Quantitation of the effect of L-carnitine on the levels of acid-soluble short-chain acyl-CoA and CoASH in rat heart and liver mitochondria.

The steady state levels of mitochondrial acyl-CoAs produced during the oxidation of pyruvate, alpha-ketoisovalerate, alpha-ketoisocaproate, and octanoate during state 3 and state 4 respiration by rat heart and liver mitochondria were determined. Addition of carnitine lowered the amounts of individual short-chain acyl-CoAs and increased CoASH in a manner that was both tissue- and substrate-dependent. The largest effects were on acetyl-CoA derived from pyruvate in heart mitochondria using either state 3 or state 4 oxidative conditions. Carnitine greatly reduced the amounts of propionyl-CoA derived from alpha-ketoisovalerate, while smaller effects were obtained on the branched-chain acyl-CoA levels, consistent with the latter acyl moieties being poorer substrates for carnitine acetyltransferase and also poorer substrates for the carnitine/acylcarnitine translocase. The levels of acetyl-CoA in heart and liver mitochondria oxidizing octanoate during state 3 respiration were lower than those obtained with pyruvate. The rate of acetylcarnitine efflux from heart mitochondria during state 3 (with pyruvate or octanoate as substrate, in the presence or absence of malate with 0.2 mM carnitine) shows a linear response to the acetyl-CoA/CoASH ratio generated in the absence of carnitine. This relationship is different for liver mitochondria. These data demonstrate that carnitine can modulate the aliphatic short-chain acyl-CoA/CoA ratio in heart and liver mitochondria and indicate that the degree of modulation varies with the aliphatic acyl moiety.

Quantitation of the efflux of acylcarnitines from rat heart, brain, and liver mitochondria.

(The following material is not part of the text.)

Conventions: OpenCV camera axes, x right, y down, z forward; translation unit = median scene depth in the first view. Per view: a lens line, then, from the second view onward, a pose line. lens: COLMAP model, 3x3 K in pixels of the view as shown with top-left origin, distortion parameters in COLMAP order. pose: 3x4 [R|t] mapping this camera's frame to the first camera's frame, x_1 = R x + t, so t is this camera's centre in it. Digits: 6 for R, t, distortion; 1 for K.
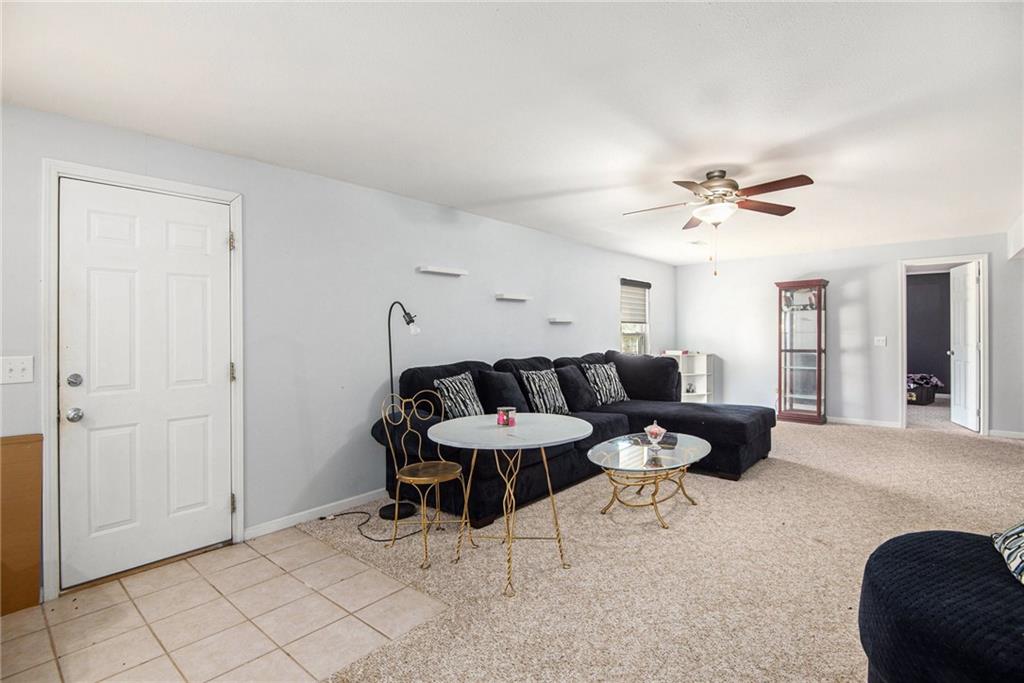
lens RADIAL K [[482.6, 0, 514.5], [0, 482.6, 331.2], [0, 0, 1]] dist [0.031014, -0.032105]
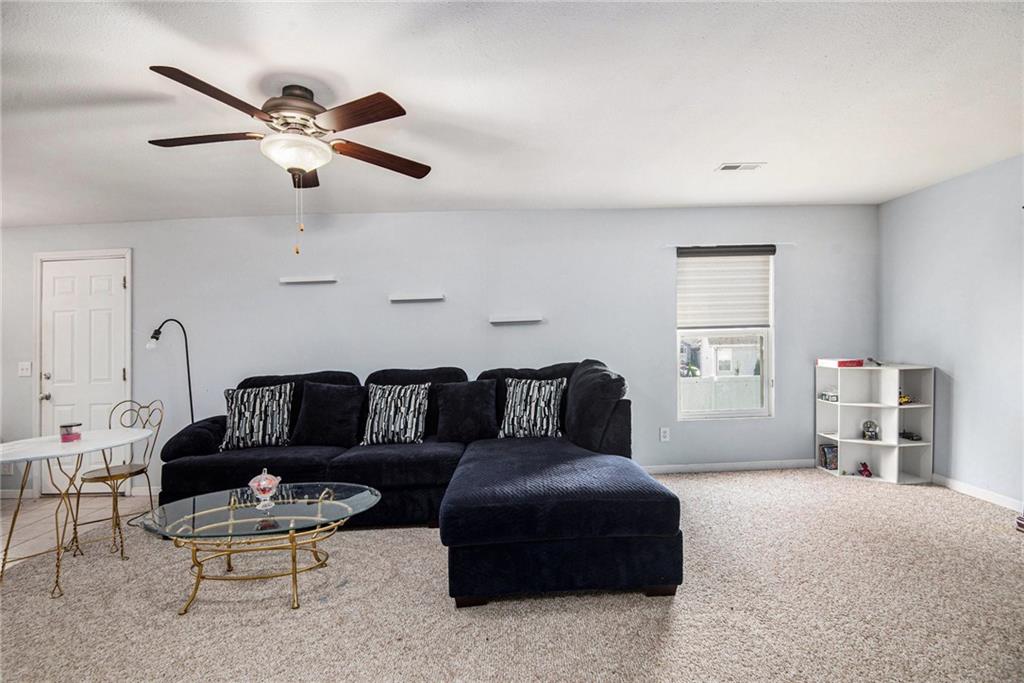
lens RADIAL K [[466.9, 0, 491.5], [0, 466.9, 331.7], [0, 0, 1]] dist [0.000943, -0.014952]
pose [[0.674063, -0.017495, -0.738467, 1.074395], [0.031085, 0.999506, 0.004694, -0.013608], [0.738020, -0.026120, 0.674274, 0.817780]]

The efflux of individual short-chain and medium-chain acylcarnitines from rat liver, heart, and brain mitochondria metabolizing several substrates has been measured. The acylcarnitine efflux profiles depend on the substrate, the source of mitochondria, and the incubation conditions. The largest amount of any acylcarnitine effluxing per mg of protein was acetylcarnitine produced by heart mitochondria from pyruvate. This efflux of acetylcarnitine from heart mitochondria is almost 5 times greater with 1 mM than 0.2 mM carnitine. Apparently the acetyl-CoA generated from pyruvate by pyruvate dehydrogenase is very accessible to carnitine acetyltransferase. Very little acetylcarnitine effluxes from heart mitochondria when octanoate is the substrate except in the presence of malonate. Acetylcarnitine production from some substrates peaks and then declines, indicating uptake and utilization. The unequivocal demonstration that considerable amounts of propionylcarnitine or isobutyrylcarnitine efflux from heart mitochondria metabolizing alpha-ketoisovalerate and alpha-keto-beta-methylvalerate provides evidence for a role (via removal of non-metabolizable propionyl-CoA or slowly metabolizable acyl-CoAs) for carnitine in tissues which have limited capacity to metabolize propionyl-CoA. These results also show propionyl-CoA must be formed during the metabolism of alpha-ketoisovalerate and that extra-mitochondrial free carnitine rapidly interacts with matrix short-chain aliphatic acyl-CoA generated from alpha-keto acids of branched-chain amino acids and pyruvate in the presence and absence of malate.